Not even the terrorist attacks of Sept. 11 have matched the strain produced by the hurricane and its ensuing rescues, evacuations and searches for the living and dead, said Osofsky, who is working with New Orleans officers and their families.

Like about 80 percent of the New Orleans force, 46-year-old Ronald Gillard, a 15-year veteran, lost his house to the storm. But when the winds died down, he was back at work.

"We went to the flooded areas and just started rescuing people," he said. "We worked as long as we could, then I slept on the floor in a hotel lobby. We were eating cold food out of cans we found."
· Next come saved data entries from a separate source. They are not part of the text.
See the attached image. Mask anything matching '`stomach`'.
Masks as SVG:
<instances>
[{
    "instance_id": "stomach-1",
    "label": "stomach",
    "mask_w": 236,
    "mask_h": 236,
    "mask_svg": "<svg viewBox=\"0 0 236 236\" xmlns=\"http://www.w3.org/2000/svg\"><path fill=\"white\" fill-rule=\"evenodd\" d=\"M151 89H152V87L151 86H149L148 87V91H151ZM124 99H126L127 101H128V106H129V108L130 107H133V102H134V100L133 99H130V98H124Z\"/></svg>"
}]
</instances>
Gillard called the cruise ship housing a lifesaver, even though police are usually two to a room. "If it wasn't for that, being able to eat a hot meal, having a place to stay, I think I would have lost my mind," he said.

When Katrina passed, the department found itself without communications, with officers cut off from each other and headquarters. Lawlessness spread through the city. Rescue workers reported being shot at. Police Superintendent Eddie Compass publicly repeated allegations - later debunked - that people were being beaten and babies raped at the convention center.

At least two officers took their own lives in Katrina's aftermath. Compass resigned last month. At the same time, the 1,450-member department said it was investigating nearly 250 officers accused of leaving their posts and 12 suspected of looting or condoning looting.